Sunday, February 03, 2008
Salami-otomy
1. the surgical removal of all or part of a ... um ... salami.
2. a strategy employed by the Soviet Union during the Cold War to take over Europe “slice-by-slice” with no one slice so grave as to compel the West to respond militarily.
3. A particularly disturbing method of moving a horror story forward, a catalyst.
Have you ever had a story leave you speechless? I really wanted to mean that in the good way, but something happened that ... whittled down ... my estimation.
The short story "Noodlers Nab Naked Nymphs" by Steven E. Wedel is read by the author and presented in video format. It's a meaty twenty-two minutes and thirty-five seconds long. It's a free stream from the fearzone.com folks and joins a number of other stories presented by their authors on that website. Be warned, this is about horror and they take their genre seriously.

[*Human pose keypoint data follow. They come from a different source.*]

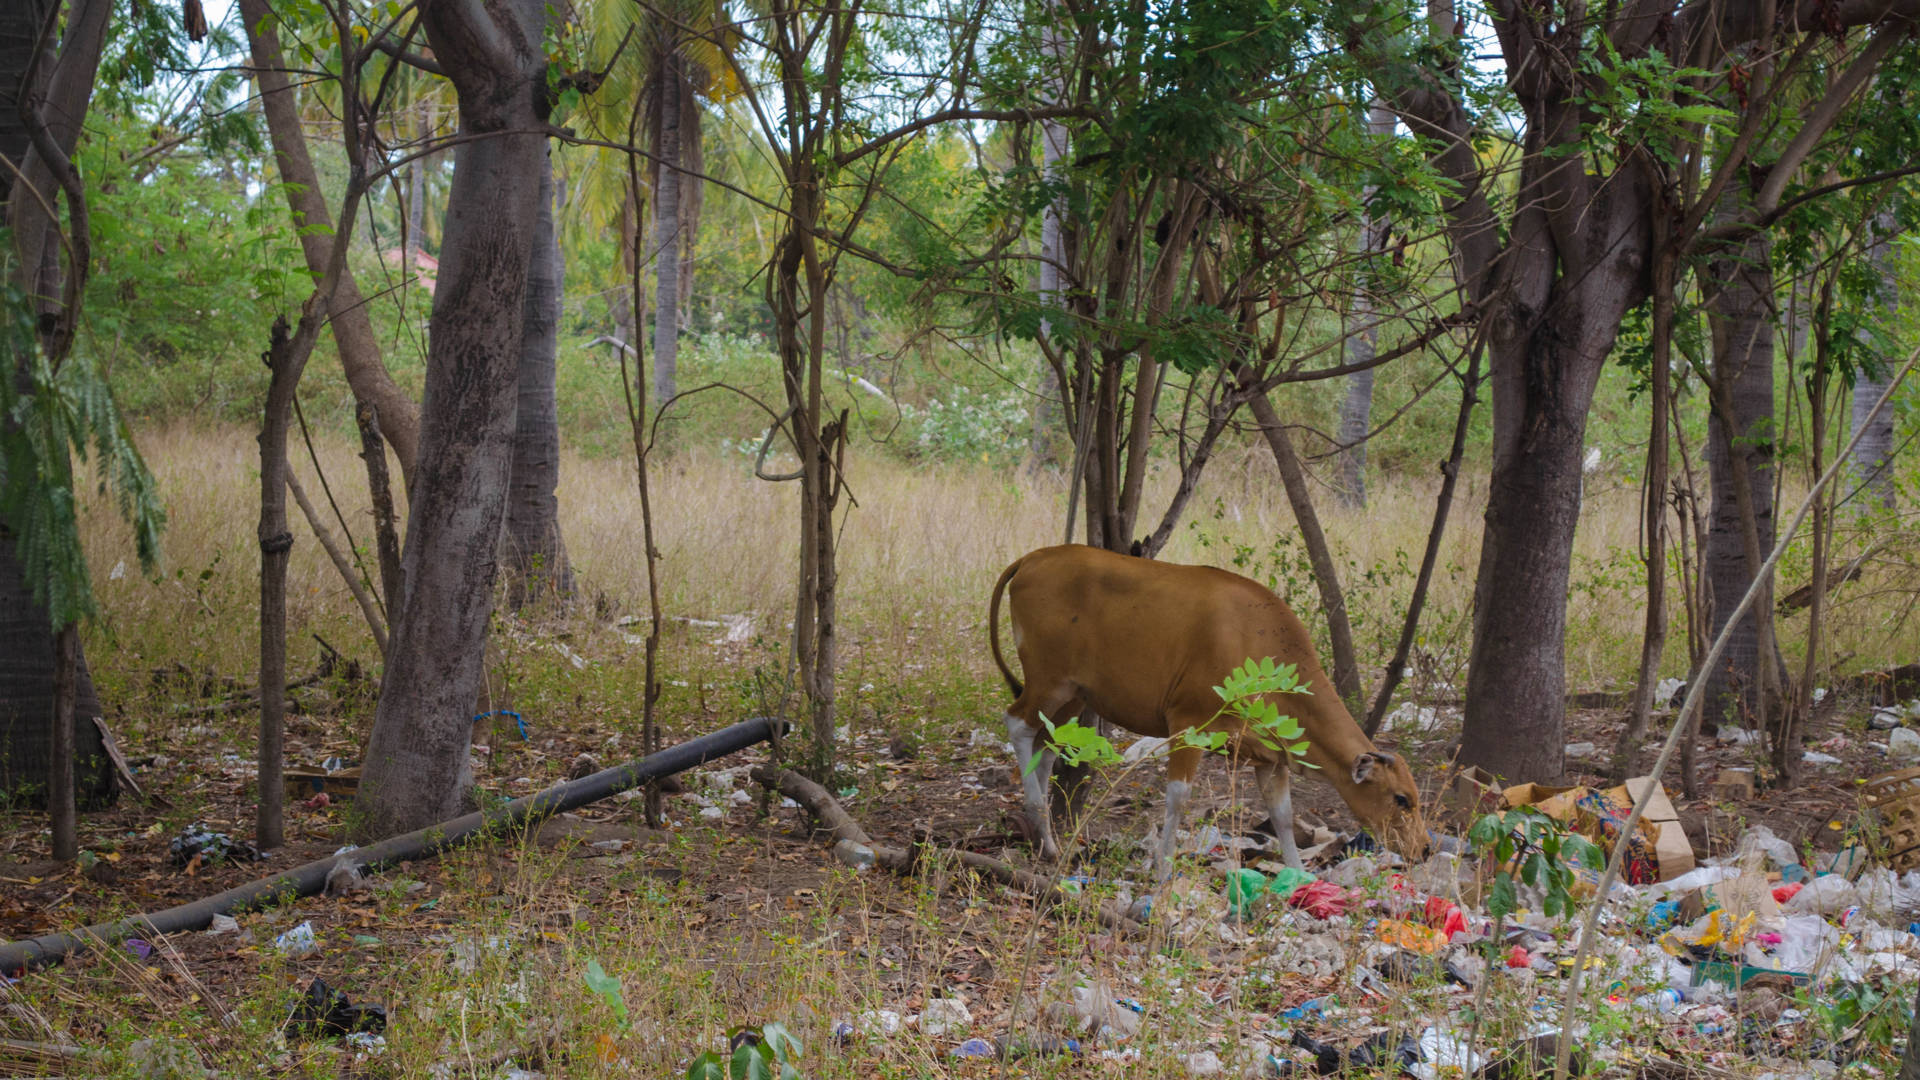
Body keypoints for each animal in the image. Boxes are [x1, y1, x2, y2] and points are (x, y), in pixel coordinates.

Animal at [990, 545, 1428, 876]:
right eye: (1401, 799)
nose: (1423, 849)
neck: (1258, 644)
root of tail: (1033, 557)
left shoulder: (1271, 758)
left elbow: (1283, 815)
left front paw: (1297, 875)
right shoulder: (1187, 723)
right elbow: (1179, 798)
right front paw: (1164, 869)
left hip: (1075, 695)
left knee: (1046, 744)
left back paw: (1047, 840)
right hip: (1049, 678)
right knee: (1017, 723)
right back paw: (1038, 819)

It's the story of some backwoods boys who visit the Kiamichi Wilderness in Oklahoma, or "kiamish" as the locals call it. They want to go fishing in the Glover River, which is actually the last free-flowing (undammed) river in Oklahoma. These red-dirt rednecks are the kind of folks that "upstanding" Oklahomans will go a long way to not have to acknowledge as kin. Because it is a Wedel story, the dialogue is crisp, the setting is beautifully painted, and the characters exceeding realistic. From the word "GO", the language they use is decidedly NOT family friendly.
Once they arrive at the river, they are attacked by a crazed man who mutilates one of the boys and uses his severed penis to summon a river nymph. Now, nymphs in general are like fairies, except they are female and scary. I leave what happens next your imagination, but count on bloody spectacle, shock and awe.
Technically, the story was very well done. All of the elements that should have made it great were there. It just got weighted down by the harsh language and the "salami-otomy" that happened in the first few minutes of the story. It's a good, but long listen. Check it out, but be prepared for the R-rated content.
"Seven Days in Benevolence" by Steven E. Wedel is everything that you would expect from a master storyteller with a few of style points deducted for disturbing content.
Just through a painful divorce, Dena and her two daughters are ready for a new life in Benevolence, Oklahoma. Even though Dena has a found job, moving to a new town poses challenges. The family needs a place to live. The oldest daughter, Rebecca, will attend public school, and the youngest, Brianna, needs day care. Her ex-husband still wants Dena and the children back, but can't have them for reasons that are brilliantly developed through context, action and dialogue.
When Dena finds an old house that's just the right size for the family and has the perfect yard and a basement, she doesn't realize how much more than a home she is getting. Like every really good ghost story, the setting is a character unto itself, and this one is very well drawn. The seven days the family spends in that setting are told in this novella length story. There was enough meat on the stiff old bones of the house on 12th Street to have made a novel that really measured up.
Have you ever been swept along by a story so much that your "willing suspension of disbelief" was so utterly suspended that, like a rodeo cowboy, you didn't realize that things were going wrong until you were bucked off and being stomped on by a very angry nineteen hundred pound bull? That is this story. There are two things about the story that bothered me enough to deduct a few style points. It's disturbing to read a story that emphasizes the forcible amputation of a human penis as a method of salvation. It's quite beyond that to have that penis intended to be used as a weapon against an infant with "her small body stripped of all clothing, her arms and legs splayed so that she looked like a pale, stranded starfish" (p.97). This was an unfortunate choice and compromised the ending of what had been a very good story up to then.